Did you see the article in the New York Times a while ago, titled Sports Training Has Begun for Babies and Toddlers? If you didn't see the original article, perhaps you saw some of the commentary around that web that it inspired. Doreen Bulhuis, a fitness coach from Michigan, used his passion for creating exercises for children to form Gymtrix, a company "that offers a library of videos starting with training for babies as young as 6 months." (You can view the videos with the article -- click on the above link.) Apparently, this isn't a "unique" company -- many have cropped up in recent years. According to the New York Times article, "Most sports-video entrepreneurs promote their products as early intervention for combating childhood obesity. Others say they provide time that parents and children can spend together." While some parents are huge fans, not everyone thinks "sports training" and babies or young toddlers mix:
“That’s really amazing. What’s next?” said Dr. Lyle Micheli, an orthopedic surgeon and founder of the first pediatric sports medicine clinic in the United States at Children’s Hospital in Boston. Dr. Micheli said he did not see any great advantages in exposing babies to sports. “I don’t know of any evidence that training at this infancy stage accelerates coordination,” he said. One of his concerns, he said, is “the potential for even younger ages of overuse injury.”I took my son to Little Gym shortly after we adopted him. It was a great way for the two of us to get out of the house and for him to gain confidence in his abilities. His motor skills were delayed as a result of lying in a crib, presumably for the greater majority of every day and night, for the first ten months of his life. However, that's not why we attended Little Gym. He was in Occupational Therapy for those concerns.We attended for the social aspect and the opportunity for him to increase his confidence. We certainly did not attend Little Gym so that I could kick start his athletic career. In fact, it was never marketed or presented to us in that manner. And if that had been the purpose, the class would have been a major failure because there was nothing "sports" about it!
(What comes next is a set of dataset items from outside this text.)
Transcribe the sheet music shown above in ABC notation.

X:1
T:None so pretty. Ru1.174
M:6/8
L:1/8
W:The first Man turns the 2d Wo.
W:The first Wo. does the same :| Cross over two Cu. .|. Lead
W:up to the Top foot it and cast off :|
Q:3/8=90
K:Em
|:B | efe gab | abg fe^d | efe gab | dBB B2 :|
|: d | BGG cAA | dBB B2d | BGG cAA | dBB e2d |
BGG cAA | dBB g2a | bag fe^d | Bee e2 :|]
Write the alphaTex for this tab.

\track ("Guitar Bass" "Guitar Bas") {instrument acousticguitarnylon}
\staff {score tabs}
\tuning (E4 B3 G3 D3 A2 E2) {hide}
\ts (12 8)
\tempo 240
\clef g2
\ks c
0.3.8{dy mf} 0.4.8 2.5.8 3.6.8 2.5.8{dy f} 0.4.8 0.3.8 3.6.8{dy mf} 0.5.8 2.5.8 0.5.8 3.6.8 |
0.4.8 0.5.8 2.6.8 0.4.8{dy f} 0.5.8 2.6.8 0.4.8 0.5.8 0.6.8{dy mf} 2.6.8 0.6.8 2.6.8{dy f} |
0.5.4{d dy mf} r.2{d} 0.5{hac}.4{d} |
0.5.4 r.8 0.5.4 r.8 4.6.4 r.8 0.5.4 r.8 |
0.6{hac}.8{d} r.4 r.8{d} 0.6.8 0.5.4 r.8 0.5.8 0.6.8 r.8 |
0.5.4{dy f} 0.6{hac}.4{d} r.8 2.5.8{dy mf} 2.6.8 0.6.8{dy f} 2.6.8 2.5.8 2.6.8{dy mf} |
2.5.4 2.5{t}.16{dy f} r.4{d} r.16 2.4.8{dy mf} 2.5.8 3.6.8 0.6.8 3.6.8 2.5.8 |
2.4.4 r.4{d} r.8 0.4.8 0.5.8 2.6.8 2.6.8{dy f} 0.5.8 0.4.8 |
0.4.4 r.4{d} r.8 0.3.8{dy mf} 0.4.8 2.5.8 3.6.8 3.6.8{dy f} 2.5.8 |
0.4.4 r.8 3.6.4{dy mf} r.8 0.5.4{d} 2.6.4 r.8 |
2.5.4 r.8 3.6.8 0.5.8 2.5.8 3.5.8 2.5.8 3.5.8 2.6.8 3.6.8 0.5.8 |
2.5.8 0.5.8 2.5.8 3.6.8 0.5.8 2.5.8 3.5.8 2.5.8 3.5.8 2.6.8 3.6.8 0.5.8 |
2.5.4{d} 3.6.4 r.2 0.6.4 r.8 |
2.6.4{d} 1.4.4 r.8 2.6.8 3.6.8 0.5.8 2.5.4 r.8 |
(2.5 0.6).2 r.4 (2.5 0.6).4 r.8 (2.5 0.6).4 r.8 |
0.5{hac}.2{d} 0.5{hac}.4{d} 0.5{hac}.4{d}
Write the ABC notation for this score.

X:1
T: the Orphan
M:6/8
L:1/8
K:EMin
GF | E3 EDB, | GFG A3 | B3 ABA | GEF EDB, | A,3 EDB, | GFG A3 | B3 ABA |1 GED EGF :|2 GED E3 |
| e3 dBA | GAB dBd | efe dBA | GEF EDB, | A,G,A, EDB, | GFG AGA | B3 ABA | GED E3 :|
To me, the classes were more about getting a group of babies and their mamas together and enjoying music, singing and physical play. I was extremely pleased with the classes and the environment. I'm not the sort of mom that pushes her kids in any direction, so I would have been very turned off had the classes including "training" components. I mention our experience with Little Gym because the New York Times article included the following paragraph:
The Little Gym, based in Scottsdale, Ariz., begins classes for children at 4 months old. Bob Bingham, the company’s chief executive, said that about 20,000 youngsters under 2 — about a quarter of the total enrollment — were signed up for classes at locations in the United States, Canada and Puerto Rico. That is a sizable increase from last year, he said. The company, which has gyms in 20 countries, plans to open 100 locations in China over the next five years.It seems to me that the author of the article lumped a lot of programs into the "sports training" category when in fact some are just fun activities for little ones and their parents. Several commenters noted that they had participated in some of the programs the author discussed, such as 'lil kickers, and those programs did not "train" kids and were anything but competitive. The bottom line for me is that while I would absolutely not take my baby (seriously! a baby!) to a class intended to offer sports training, I don't think it's fair to lump all "mommy and me" type classes into that category. In no way, shape or form would I purchase a DVD where "[i]nfant athletes, accompanied by doting parents on the videos, do a lot of jumping, kicking and, in one exercise, something that looks like baseball batting practice." I think we can take anything too far and my parenting philosophies (if I can even call them that!) are not in line with sports training videos. But in my world, a mommy and me style class isn't the same as sitting down with my six month old and plugging in a DVD of babies participating in "sports." >>What do you think? Are you in favor of sports training videos for babies and toddlers? What about the types of classes mentioned in the article?